The safety and scientific validity of this study is the responsibility of the study sponsor and investigators. Listing a study does not mean it has been evaluated by the U.S. Federal Government. Read our disclaimer for details. Identifier: NCT00514384
Recruitment Status : Completed
First Posted : August 9, 2007
Last Update Posted : December 3, 2014
Information provided by (Responsible Party):
University Hospital, Basel, Switzerland

Brief Summary:
Evaluation of serial measurement of novel biomarker for diagnosis, prognosis or therapy monitoring in patients presenting with acute decompensated heart failure.

Condition or disease
Acute Heart Failure

Detailed Description:

Background: Heart failure (HF) is a chronic and progressive illness resulting from a variety of cardiac causes, including ischemic and valvular heart disease, dilatative cardiomyopathy or hypertension. HF may also develop suddenly, particularly as a complication of acute myocardial infarction or as an acute exacerbation in patients with previously compensated chronic HF. Diagnosis and in-hospital management of HF is often demanding and outcome especially regarding rehospitalizations is impaired. Novel biomarker may be very helpful in assessment of diagnosis, prognosis, and severity of HF as well as for treatment monitoring.

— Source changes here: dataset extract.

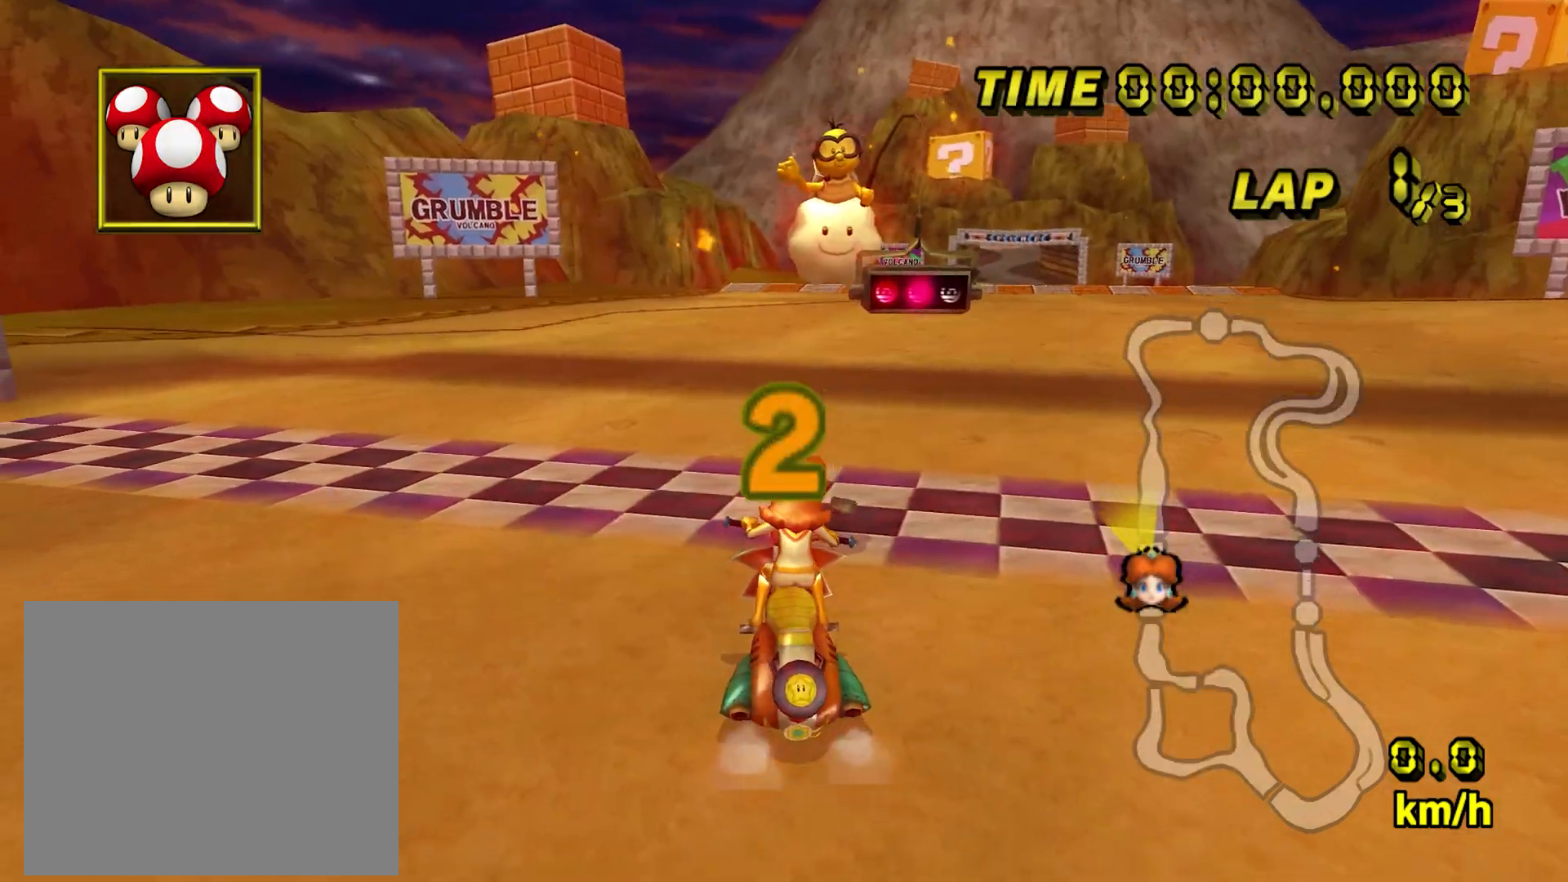
{"dt_ms": 500, "buttons": [], "left_stick": "left", "events": [[200, "left_stick", "left"], [433, "DPAD_UP", "down"], [467, "DPAD_UP", "up"]]}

Design: Prospective, multicenter observational study Setting: University Hospital Basel, Kantonsspital Aarau, Kantonsspital Luzern, Kantonsspital Wolhusen Patients: Patients with acute HF not requiring ICU admission

Measurement of serial biomarker (BNP, NT-proBNP, MR-proADM, ST2, hs-cTnI and Copeptin) will be performed at presentation, at 6 hours (h), 12h, 18h, 24h, at 48h, at day 6 and at hospital discharge. Follow- up will be performed at 6 Month, 1 year and 2 years.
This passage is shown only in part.